REQUIRED ACTION: Recast every non-blank line of the source text in the data below as a numbered list, and leave the pictures out of your answer.

SUPPLIED ENTRIES below:

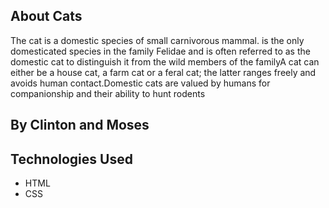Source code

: ## About Cats
The cat  is a domestic species of small carnivorous mammal.
is the only domesticated species in the family Felidae and is often referred to as the domestic cat to distinguish it from the wild members of the familyA cat can either be a house cat, a farm cat
or a feral cat; the latter ranges freely and avoids human contact.Domestic cats 
 are valued by humans for companionship and their ability to hunt rodents

 ## By **Clinton and Moses**

 ## Technologies Used
 * HTML
 * CSS





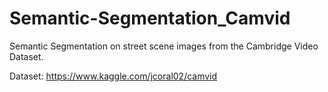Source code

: # Semantic-Segmentation_Camvid
Semantic Segmentation on street scene images from the Cambridge Video Dataset.

Dataset: https://www.kaggle.com/jcoral02/camvid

End of SUPPLIED ENTRIES.

YOUR RESPONSE:
1. Source code
2. : ## About Cats
3. The cat  is a domestic species of small carnivorous mammal.
4. is the only domesticated species in the family Felidae and is often referred to as the domestic cat to distinguish it from the wild members of the familyA cat can either be a house cat, a farm cat
5. or a feral cat; the latter ranges freely and avoids human contact.Domestic cats 
6.  are valued by humans for companionship and their ability to hunt rodents
7.  ## By **Clinton and Moses**
8.  ## Technologies Used
9.  * HTML
10.  * CSS
11. Source code
12. : # Semantic-Segmentation_Camvid
13. Semantic Segmentation on street scene images from the Cambridge Video Dataset.
14. Dataset: https://www.kaggle.com/jcoral02/camvid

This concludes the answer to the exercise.